Charles the Ninth, at this period of his life more than at any other, bore the stamp of a sombre dignity not unbecoming in a King. The majesty of his secret thoughts was reflected in his face, which was remarkable for the Italian complexion he inherited from his mother. This ivory pallor, so beautiful by artificial light, and so well suited with an expression of melancholy, gave added effect to his deep blue eyes showing narrowly under thick eyelids, and thus acquiring that keen acumen which imagination pictures in the glance of a King, while their color was an aid to dissimulation. Charles' eyes derived an awe-inspiring look from his high, marked eyebrows—accentuating a lofty forehead—which he could lift or lower with singular facility. His nose was long and broad, and thick at the tip—a true lion's nose; he had large ears; light reddish hair; lips of the color of blood, the lips of a consumptive man; the upper lip thin and satirical, the lower full enough to indicate fine qualities of feeling.
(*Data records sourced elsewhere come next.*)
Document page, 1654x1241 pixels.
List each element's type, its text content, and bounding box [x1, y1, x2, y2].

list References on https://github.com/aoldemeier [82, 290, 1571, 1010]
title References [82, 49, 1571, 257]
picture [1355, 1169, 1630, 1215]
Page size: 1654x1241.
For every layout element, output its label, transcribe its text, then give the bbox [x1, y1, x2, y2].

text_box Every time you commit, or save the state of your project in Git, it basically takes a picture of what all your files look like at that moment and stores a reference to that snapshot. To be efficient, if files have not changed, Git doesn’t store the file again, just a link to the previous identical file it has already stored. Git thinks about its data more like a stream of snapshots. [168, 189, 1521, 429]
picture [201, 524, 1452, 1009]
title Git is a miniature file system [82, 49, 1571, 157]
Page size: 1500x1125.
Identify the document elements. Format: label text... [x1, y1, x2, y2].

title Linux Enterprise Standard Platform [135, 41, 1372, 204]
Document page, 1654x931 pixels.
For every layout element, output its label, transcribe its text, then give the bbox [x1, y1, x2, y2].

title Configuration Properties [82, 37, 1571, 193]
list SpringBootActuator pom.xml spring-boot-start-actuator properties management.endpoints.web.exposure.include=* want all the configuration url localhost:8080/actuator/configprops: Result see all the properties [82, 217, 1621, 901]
The wrinkles stamped on his brow in early life, when terrible anxieties had blighted its freshness, made his face intensely interesting—more than one had been caused by remorse for the massacre of Saint-Bartholomew, a deed which had been craftily foisted on him; but there were two other lines on his face which would have been eloquent to any student who at that time could have had a special revelation of the principles of modern physiology. These lines made a deep furrow from the cheek-bones to each corner of the mouth, and betrayed the efforts made by an exhausted organization to respond to mental strain and to violent physical enjoyment. Charles IX. was worn out. The Queen-mother, seeing her work, must have felt some remorse, unless, indeed, politics stifle such a feeling in all who sit under the purple. If Catherine could have foreseen the effects of her intrigues on her son, she might perhaps have shrunk from them?
It was a terrible spectacle. The King, by nature so strong, had become weak; the spirit, so nobly tempered, was racked by doubts; this man, the centre of authority, felt himself helpless; the naturally firm temper had lost confidence in its power. The warrior's valor had degenerated into ferocity, reserve had become dissimulation, the refined and tender passion of the Valois was an insatiable thirst for pleasure. This great man, misprized, perverted, with every side of his noble spirit chafed to a sore, a King without power, a loving heart without a friend, torn a thousand ways by conflicting schemes, was, at four-and-twenty, the melancholy image of a man who has found everything wanting, who distrusts every one, who is ready to stake his all, even his life. Only lately had he understood his mission, his power, his resources, and the obstacles placed by his mother in the way of the pacification of the kingdom; and the light glowed in a broken lamp.
Two men, for whom the King had so great a regard that he had saved one from the massacre of Saint-Bartholomew, and had dined with the other at a time when his enemies accused him of poisoning the King—his chief physician Jean Chapelain, and the great surgeon Ambroise Paré—had been sent for from the country by Catherine, and, obeying the summons in hot haste, arrived at the King's bedtime. They looked anxiously at their sovereign, and some of the courtiers made whispered inquiries, but they answered with due reserve, saying nothing of the sentence each had secretly pronounced. Now and again the King would raise his heavy eyelids and try to conceal from the bystanders the glance he shot at his mother. Suddenly he rose, and went to stand in front of the fireplace.